Filipe Feijó aponta que fatores como progressão incorreta de carga, fadiga acumulada, falta de mobilidade e desalinhamentos articulares também aumentam significativamente as chances de se machucar.

Filipe Feijó observa alguns padrões que costumam indicar falhas nos movimentos. Segundo ele, identificar os sinais emitidos pelo próprio corpo pode ajudar a evitar lesões futuras. “Dores agudas localizadas nas articulações, normalmente fora do músculo que está sendo exercitado; falta de capacidade de manter o alinhamento articular; uso de compensações; amplitude de movimento inconsistente; e falta de controle da velocidade de execução devem ser observados durante o exercício”, orienta o educador físico.

Além disso, queda precoce de desempenho e ativação predominante de músculos secundários em vez da musculatura-alvo também merecem atenção. “Essas situações sugerem distribuição de carga ineficiente”, ressalta.

De acordo com Filipe Feijó, insistir nos exercícios mesmo diante da dor é um hábito que deve ser deixado de lado. Segundo o especialista, continuar treinando nessas condições pode agravar processos inflamatórios e aumentar o risco de lesões mais sérias. “Quando projetamos carga sobre músculos ou articulações que já estão sobrecarregados, aumentamos a probabilidade de inflamação e, consequentemente, o risco de lesão”, afirma Filipe.

Registros de dados coletados
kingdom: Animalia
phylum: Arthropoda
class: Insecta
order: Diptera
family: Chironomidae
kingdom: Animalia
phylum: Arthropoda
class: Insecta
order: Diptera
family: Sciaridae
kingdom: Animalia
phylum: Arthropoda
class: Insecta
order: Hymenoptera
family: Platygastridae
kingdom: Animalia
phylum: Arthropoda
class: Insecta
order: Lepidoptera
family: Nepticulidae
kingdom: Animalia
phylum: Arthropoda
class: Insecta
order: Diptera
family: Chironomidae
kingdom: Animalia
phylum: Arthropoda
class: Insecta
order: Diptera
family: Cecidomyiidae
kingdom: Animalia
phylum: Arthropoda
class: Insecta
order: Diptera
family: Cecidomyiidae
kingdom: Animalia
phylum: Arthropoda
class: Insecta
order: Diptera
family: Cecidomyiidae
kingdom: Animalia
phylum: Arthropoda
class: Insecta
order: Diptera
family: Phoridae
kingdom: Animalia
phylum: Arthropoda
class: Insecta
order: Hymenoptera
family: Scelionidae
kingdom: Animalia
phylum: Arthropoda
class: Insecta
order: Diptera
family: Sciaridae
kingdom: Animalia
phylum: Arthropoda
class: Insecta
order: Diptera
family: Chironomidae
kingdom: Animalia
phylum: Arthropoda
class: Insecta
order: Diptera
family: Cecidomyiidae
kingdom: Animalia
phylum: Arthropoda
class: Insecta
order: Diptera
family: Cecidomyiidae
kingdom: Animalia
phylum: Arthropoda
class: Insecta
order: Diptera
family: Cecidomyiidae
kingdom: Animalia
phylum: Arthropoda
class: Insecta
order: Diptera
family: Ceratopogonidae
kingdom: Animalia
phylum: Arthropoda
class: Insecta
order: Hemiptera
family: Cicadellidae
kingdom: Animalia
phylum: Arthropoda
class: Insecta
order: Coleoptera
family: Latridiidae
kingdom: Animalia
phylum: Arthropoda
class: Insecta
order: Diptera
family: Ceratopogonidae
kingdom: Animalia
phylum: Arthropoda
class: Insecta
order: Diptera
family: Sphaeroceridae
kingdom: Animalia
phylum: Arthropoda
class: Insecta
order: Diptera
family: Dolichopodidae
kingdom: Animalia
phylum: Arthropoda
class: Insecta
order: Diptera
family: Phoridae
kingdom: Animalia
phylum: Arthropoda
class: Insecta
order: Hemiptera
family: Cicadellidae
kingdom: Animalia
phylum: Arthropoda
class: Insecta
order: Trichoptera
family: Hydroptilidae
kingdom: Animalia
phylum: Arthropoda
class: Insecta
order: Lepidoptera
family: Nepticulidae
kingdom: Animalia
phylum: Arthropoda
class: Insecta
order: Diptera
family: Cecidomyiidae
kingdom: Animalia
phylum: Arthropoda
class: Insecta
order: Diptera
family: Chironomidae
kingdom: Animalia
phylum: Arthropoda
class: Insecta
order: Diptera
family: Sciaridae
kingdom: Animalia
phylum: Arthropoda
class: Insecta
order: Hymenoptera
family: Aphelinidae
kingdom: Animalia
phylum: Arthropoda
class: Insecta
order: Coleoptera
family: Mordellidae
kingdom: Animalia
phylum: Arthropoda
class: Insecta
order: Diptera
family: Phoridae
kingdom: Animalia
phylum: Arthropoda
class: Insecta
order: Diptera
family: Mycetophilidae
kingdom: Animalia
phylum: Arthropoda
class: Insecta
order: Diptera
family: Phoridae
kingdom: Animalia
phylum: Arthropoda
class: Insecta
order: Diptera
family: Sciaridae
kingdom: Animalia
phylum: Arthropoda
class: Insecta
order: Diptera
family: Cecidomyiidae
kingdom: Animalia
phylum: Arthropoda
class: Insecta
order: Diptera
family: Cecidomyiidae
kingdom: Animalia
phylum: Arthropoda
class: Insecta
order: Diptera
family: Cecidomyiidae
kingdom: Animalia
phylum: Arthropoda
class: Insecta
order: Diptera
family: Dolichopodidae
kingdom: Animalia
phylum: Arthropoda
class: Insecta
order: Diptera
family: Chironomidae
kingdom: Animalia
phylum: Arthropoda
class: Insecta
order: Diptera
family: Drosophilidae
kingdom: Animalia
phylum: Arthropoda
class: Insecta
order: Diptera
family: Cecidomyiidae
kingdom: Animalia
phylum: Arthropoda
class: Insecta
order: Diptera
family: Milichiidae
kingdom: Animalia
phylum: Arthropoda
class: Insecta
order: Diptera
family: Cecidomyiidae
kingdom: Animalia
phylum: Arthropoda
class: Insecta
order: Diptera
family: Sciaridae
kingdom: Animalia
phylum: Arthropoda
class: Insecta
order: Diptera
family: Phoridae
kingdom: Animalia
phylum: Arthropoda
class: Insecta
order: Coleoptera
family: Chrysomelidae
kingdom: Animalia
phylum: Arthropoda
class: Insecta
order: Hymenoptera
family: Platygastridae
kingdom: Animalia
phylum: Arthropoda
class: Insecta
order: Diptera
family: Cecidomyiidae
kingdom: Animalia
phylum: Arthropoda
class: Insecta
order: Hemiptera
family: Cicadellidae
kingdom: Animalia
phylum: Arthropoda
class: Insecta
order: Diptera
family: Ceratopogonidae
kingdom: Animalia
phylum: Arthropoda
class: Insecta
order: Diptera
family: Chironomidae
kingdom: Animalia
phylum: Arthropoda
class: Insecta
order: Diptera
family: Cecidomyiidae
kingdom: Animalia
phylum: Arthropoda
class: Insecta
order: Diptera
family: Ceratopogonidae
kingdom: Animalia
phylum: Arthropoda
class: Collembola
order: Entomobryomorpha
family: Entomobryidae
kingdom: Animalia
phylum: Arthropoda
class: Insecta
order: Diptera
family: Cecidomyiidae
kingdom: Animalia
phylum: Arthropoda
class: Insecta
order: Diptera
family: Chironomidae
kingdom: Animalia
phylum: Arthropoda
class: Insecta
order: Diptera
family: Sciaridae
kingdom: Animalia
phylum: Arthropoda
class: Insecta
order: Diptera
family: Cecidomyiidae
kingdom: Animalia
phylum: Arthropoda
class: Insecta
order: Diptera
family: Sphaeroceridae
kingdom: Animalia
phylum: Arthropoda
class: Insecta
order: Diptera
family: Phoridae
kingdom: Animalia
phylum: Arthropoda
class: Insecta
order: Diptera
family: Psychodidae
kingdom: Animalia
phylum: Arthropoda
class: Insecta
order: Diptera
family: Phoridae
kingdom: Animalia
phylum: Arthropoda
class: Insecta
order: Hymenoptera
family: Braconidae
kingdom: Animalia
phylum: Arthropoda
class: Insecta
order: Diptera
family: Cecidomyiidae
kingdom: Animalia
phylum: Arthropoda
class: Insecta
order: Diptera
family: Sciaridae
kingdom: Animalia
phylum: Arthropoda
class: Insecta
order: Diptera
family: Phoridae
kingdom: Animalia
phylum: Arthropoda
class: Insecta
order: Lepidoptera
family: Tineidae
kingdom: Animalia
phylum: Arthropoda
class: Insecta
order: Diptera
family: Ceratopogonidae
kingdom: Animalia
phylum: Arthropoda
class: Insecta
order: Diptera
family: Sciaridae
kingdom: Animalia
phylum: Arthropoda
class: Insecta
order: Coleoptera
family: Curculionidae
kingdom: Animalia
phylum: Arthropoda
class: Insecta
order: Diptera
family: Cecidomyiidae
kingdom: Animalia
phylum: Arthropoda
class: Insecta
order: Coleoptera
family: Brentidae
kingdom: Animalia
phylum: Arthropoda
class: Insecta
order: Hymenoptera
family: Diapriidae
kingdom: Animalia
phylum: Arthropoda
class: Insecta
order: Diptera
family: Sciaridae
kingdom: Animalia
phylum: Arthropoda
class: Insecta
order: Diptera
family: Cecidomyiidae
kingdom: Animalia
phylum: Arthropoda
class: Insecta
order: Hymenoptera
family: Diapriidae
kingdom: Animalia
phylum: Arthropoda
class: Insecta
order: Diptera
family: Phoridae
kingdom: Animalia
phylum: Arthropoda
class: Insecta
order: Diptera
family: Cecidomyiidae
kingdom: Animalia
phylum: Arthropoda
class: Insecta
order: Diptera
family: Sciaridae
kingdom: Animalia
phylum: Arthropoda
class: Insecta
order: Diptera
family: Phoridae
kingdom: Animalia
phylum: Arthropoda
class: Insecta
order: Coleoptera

#### [O que fazer]
Troque "fadiga acumulada" por "cansaço acumulado" e escreva de novo tudo o que vai de "Filipe Feijó aponta" até "de se machucar." no texto sobre lesões no treino. A lista não tem nada a ver com o texto.

#### [Resposta]
Filipe Feijó aponta que fatores como progressão incorreta de carga, cansaço acumulado, falta de mobilidade e desalinhamentos articulares também aumentam significativamente as chances de se machucar.